I was almost there. I exploded into him and consciousness briefly refracted into a pattern of unaccustomed light, as if I was looking into a kaleidoscope. I was staggered by the force of my own orgasm. I was spent. A delicious tiredness invaded me and I fell back against the pillows. Mauritz turned to me and locked me in an embrace, his legs through mine, my body pulled against his. We fell into a trance of wordless, tender kissing. We carried on like this for who knows how long and then, at some stage, we fell asleep.

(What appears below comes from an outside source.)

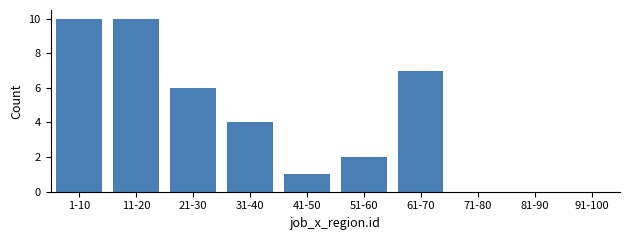

Reading right to left, list all the values displayed in this chart.

91-100=0	81-90=0	71-80=0	61-70=7	51-60=2	41-50=1	31-40=4	21-30=6	11-20=10	1-10=10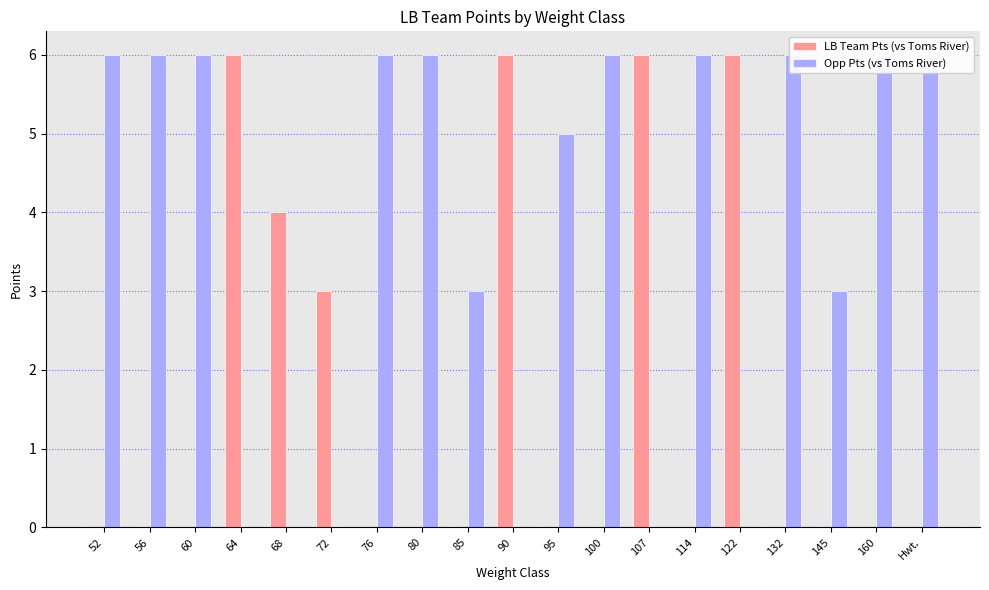

What is the sum of the Opp Pts (vs Toms River) values at 80 and 100?

12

I was woken by the fractious dawn cooing of the pigeons. The light in the room was pale and tentative. It illuminated the bed, but the further reaches of the room were in darkness. Mauritz was on his back beside me, still deep in slumber. During the night the sheet had fallen away from him and his pale chest was revealed in all its ivory exquisiteness. I lay on my side taking him in, stark black nipples and a fine line of black hair running from his navel to the base of his penis. To me he was the epitome of masculine beauty. I had found my two previous lovers beautiful, not initially in the physical sense, but in their combinations of physicality and vulnerability. Mauritz’s beauty was immediate, archetypal, complete. It invited awe, an almost religious apprehension of its perfection.
I folded my body back into him and slept some more.
Much later Mauritz woke me. “Schat,” he said, “the demonstration – we need to go.”
There was no time to shower and we got dressed quickly, with the odours of our exertions still on our bodies. As we drank hasty coffees at the windowsill, the pigeons regarded us balefully from across the well. Mauritz pulled me to him, nuzzled his nose in my neck and said, “I can smell me on you – it’s beautiful – very sexy.”
As we went down the stairs he rested his hand on my shoulder and at the door before we stepped outside into the day, he kissed me again. I leapt onto the saddle of his bicycle and closed my arms around his body, my head against his shoulder blades, taking in the scent of him, the lingering sweet smell of Drum.